Grafton Bond Store was listed on the New South Wales State Heritage Register on 18 April 2000 having satisfied the following criteria.

The place is important in demonstrating the course, or pattern, of cultural or natural history in New South Wales.

The site is associated with the historic development of wharfage and mercantile facilities in this area of Sydney. It is a remnant of what was claimed to be the biggest bond store complex in Australia. It is part of the Dutch-influenced over of William Wardell, one of Australia's most eminent 19th-century architects. The sandstone wall is significant for its association with the growth of wharf facilities and expansion of the western side of the city.

The place is important in demonstrating aesthetic characteristics and/or a high degree of creative or technical achievement in New South Wales.

The former Grafton Bond building is a skilled piece of design in bichromatic brickwork and sandstone, using bricks imported from Britain. The style displays the Northern European influence evident in much of the work of the architect, William Wardell. Prominent on a curved corner site, it is a fine and bold element in the streetscape. Its refurbishment and incorporation into a design focussed upon the new, large scale buildings, separated by an effective plaza, has aesthetic value as a good example of adaptive re-use and infill development. The sandstone wall is significant for its distinctive and prominent contribution to Hickson Road and vicinity.

The place has a strong or special association with a particular community or cultural group in New South Wales for social, cultural or spiritual reasons.

The sandstone wall is significant for its distinctive and prominent contribution to Hickson Road and vicinity.

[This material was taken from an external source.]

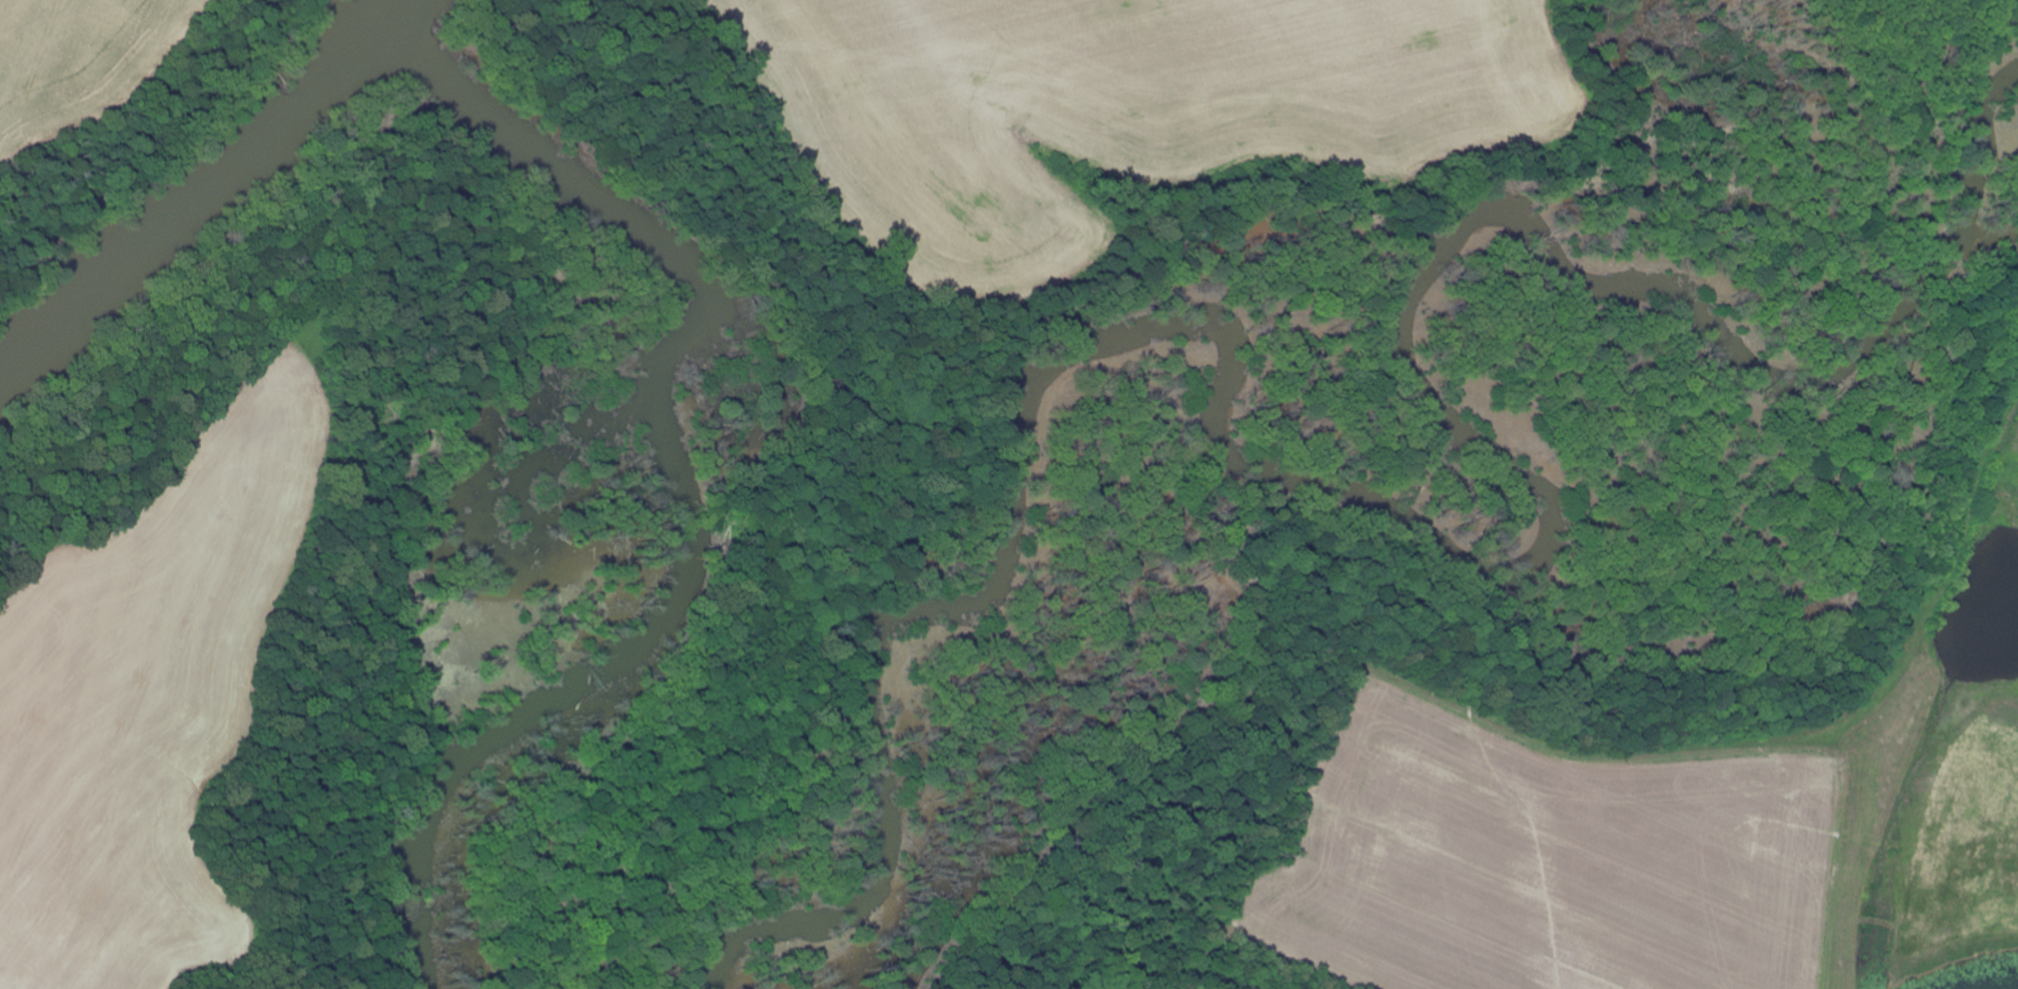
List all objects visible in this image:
river: (199, 188)
river: (677, 477)
river: (1428, 543)
road: (25, 964)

The place has potential to yield information that will contribute to an understanding of the cultural or natural history of New South Wales.

The building displays fine craftsmanship, demonstrating traditional materials, forms, structures and details. Its integration into a dramatically steep rocky site is masterful.

The place possesses uncommon, rare or endangered aspects of the cultural or natural history of New South Wales.

The combination of a number of related unusual aspects, including the use of very uncommon British bricks, display a strong Dutch influence, and an unusual, gracefully curved end, make it particularly rare example of warehouse design.

The place is important in demonstrating the principal characteristics of a class of cultural or natural places/environments in New South Wales.

Grafton Bond is representative of the historic development of wharfage and mercantile facilities in this area of Sydney. It is also representative of the work of William Wardell, one of Australia's finest architects.